==== Provided text ====

ARTICLE
17 December 2024

An Overview Of The CBN FX Code And Circular On The Electronic Foreign Exchange Matching System

The Central Bank of Nigeria has consistently been expressing its policy drive to deepen the Nigerian autonomous foreign exchange market, and to promote transparency and the efficient functioning of the FX Market.
Nigeria Finance and Banking

Introduction

The Central Bank of Nigeria ("CBN") has consistently been expressing its policy drive to deepen the Nigerian autonomous foreign exchange market ("FX Market"), and to promote transparency and the efficient functioning of the FX Market. In this regard, the CBN released two circulars on 2nd October, 2024, announcing policy changes aimed at strengthening and providing guidance for participants in the FX Market. The CBN, through the circular titled "Nigeria Foreign Exchange Code Book: Draft Exposure" ("FX Code Circular") released a draft of the Nigeria Foreign Exchange Code (the "FX Code"). Although the FX Code is still indicated to be a draft, it appears the CBN has commenced its implementation. This is because the CBN has, in its subsequent guidelines regarding the operations of the FX Market, mandated participants in the FX Market to comply with the FX Code in conducting transactions in the FX Market. The FX Code seeks to enhance transparency, integrity ,and improve the efficiency of the wholesale FX market by setting clear guidelines for market participants to adopt.

In addition, the CBN issued a circular titled "Introduction of the Electronic Foreign Exchange Matching System ("EFEMS") in the Interbank Foreign Exchange Market" (the "EFEMS Circular") to introduce an electronic matching system, which will serve as the platform for conducting all FX transactions in the FX Market. This was followed by the release of Frequently Asked Questions ("FAQs") on 21st October, 2024 to provide clarity on the implementation of the EFEMS.

==== Material provided ====

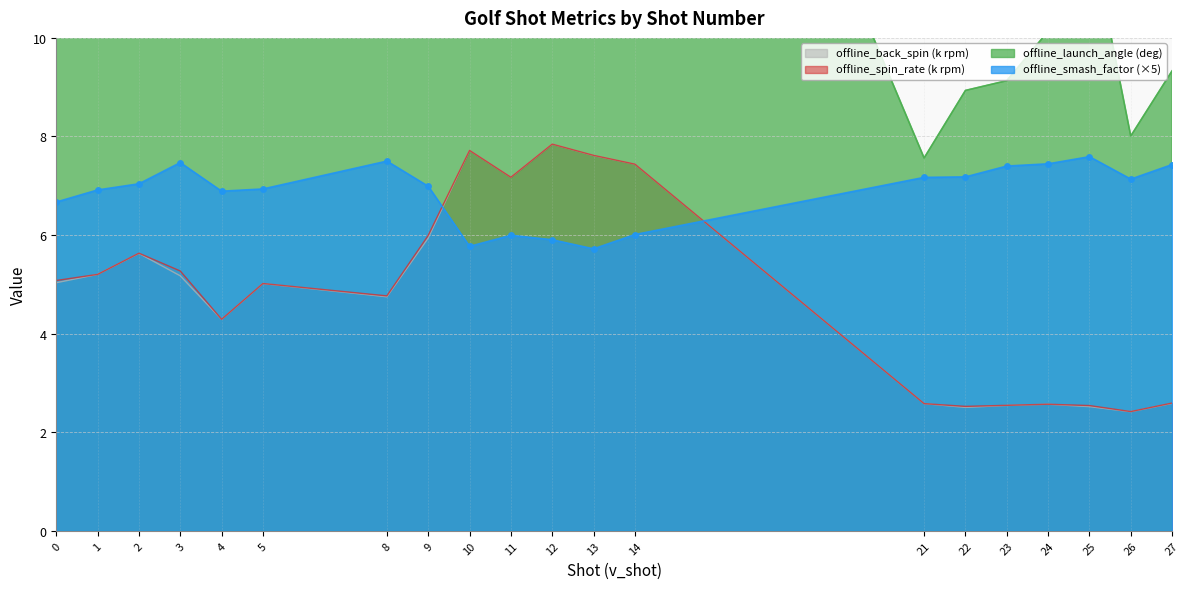

True or false: offline_back_spin_k and offline_spin_rate_k cross at least once.

False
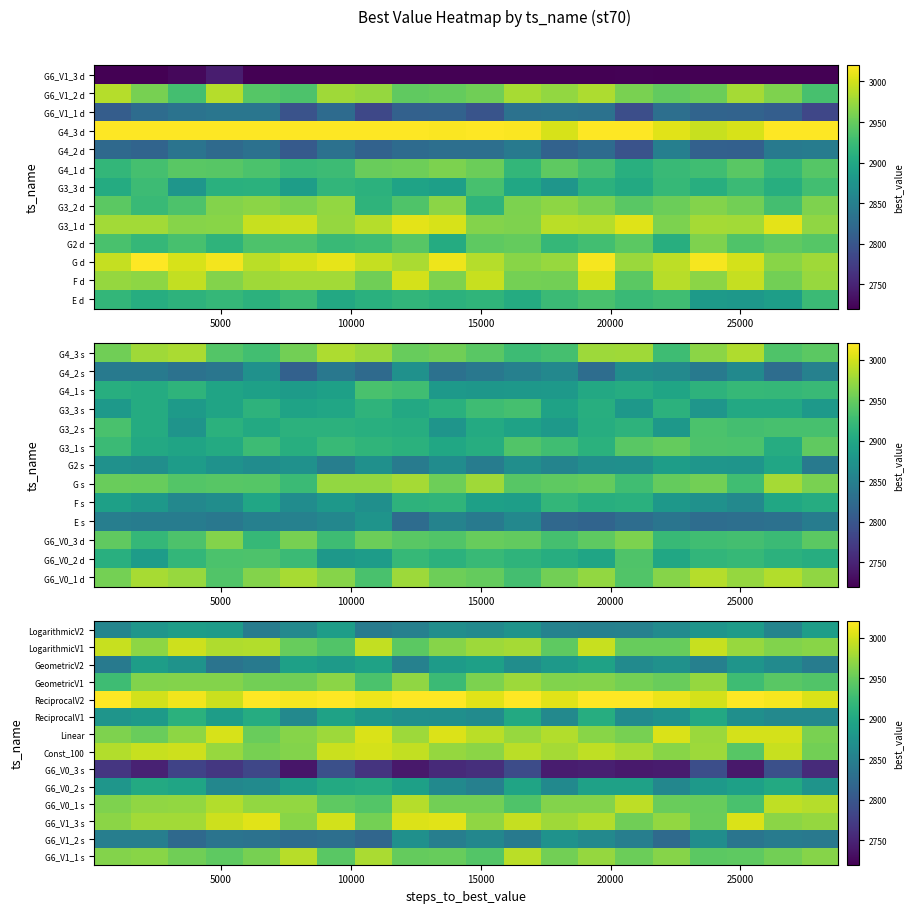

Which category has the lowest value across all series?

25000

====

Reproduce the passage of the FX Code article that starts at "In addition, the" and stops after "of the EFEMS.". Nothing in the listing is needed here.

In addition, the CBN issued a circular titled "Introduction of the Electronic Foreign Exchange Matching System ("EFEMS") in the Interbank Foreign Exchange Market" (the "EFEMS Circular") to introduce an electronic matching system, which will serve as the platform for conducting all FX transactions in the FX Market. This was followed by the release of Frequently Asked Questions ("FAQs") on 21st October, 2024 to provide clarity on the implementation of the EFEMS.